[Opening RECORDS FOR THE TASK section]

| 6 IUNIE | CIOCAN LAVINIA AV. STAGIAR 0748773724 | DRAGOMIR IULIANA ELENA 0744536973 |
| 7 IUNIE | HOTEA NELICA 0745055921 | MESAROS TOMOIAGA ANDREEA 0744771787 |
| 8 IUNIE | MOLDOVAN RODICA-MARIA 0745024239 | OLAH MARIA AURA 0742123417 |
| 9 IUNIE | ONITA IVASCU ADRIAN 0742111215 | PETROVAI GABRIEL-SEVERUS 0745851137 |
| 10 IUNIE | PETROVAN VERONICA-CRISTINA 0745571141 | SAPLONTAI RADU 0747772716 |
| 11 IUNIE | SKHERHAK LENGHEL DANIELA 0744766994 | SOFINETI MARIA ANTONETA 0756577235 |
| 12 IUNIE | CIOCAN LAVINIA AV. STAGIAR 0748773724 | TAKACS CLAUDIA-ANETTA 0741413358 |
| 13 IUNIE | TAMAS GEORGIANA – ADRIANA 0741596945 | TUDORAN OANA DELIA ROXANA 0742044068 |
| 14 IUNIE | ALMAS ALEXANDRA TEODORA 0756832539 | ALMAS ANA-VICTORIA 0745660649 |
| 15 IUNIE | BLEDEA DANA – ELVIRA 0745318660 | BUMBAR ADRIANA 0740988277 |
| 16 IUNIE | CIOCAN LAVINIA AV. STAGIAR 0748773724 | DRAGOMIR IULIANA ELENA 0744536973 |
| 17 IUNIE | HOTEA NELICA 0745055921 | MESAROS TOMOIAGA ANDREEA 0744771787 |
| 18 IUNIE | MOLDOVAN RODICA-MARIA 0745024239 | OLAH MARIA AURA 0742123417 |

[Closing RECORDS FOR THE TASK section]

» WHAT YOU HAVE TO DO:
The entries listed above are to be output exactly. Leave none out.

» WRITTEN ANSWER:
| 6 IUNIE | CIOCAN LAVINIA AV. STAGIAR 0748773724 | DRAGOMIR IULIANA ELENA 0744536973 |
| 7 IUNIE | HOTEA NELICA 0745055921 | MESAROS TOMOIAGA ANDREEA 0744771787 |
| 8 IUNIE | MOLDOVAN RODICA-MARIA 0745024239 | OLAH MARIA AURA 0742123417 |
| 9 IUNIE | ONITA IVASCU ADRIAN 0742111215 | PETROVAI GABRIEL-SEVERUS 0745851137 |
| 10 IUNIE | PETROVAN VERONICA-CRISTINA 0745571141 | SAPLONTAI RADU 0747772716 |
| 11 IUNIE | SKHERHAK LENGHEL DANIELA 0744766994 | SOFINETI MARIA ANTONETA 0756577235 |
| 12 IUNIE | CIOCAN LAVINIA AV. STAGIAR 0748773724 | TAKACS CLAUDIA-ANETTA 0741413358 |
| 13 IUNIE | TAMAS GEORGIANA – ADRIANA 0741596945 | TUDORAN OANA DELIA ROXANA 0742044068 |
| 14 IUNIE | ALMAS ALEXANDRA TEODORA 0756832539 | ALMAS ANA-VICTORIA 0745660649 |
| 15 IUNIE | BLEDEA DANA – ELVIRA 0745318660 | BUMBAR ADRIANA 0740988277 |
| 16 IUNIE | CIOCAN LAVINIA AV. STAGIAR 0748773724 | DRAGOMIR IULIANA ELENA 0744536973 |
| 17 IUNIE | HOTEA NELICA 0745055921 | MESAROS TOMOIAGA ANDREEA 0744771787 |
| 18 IUNIE | MOLDOVAN RODICA-MARIA 0745024239 | OLAH MARIA AURA 0742123417 |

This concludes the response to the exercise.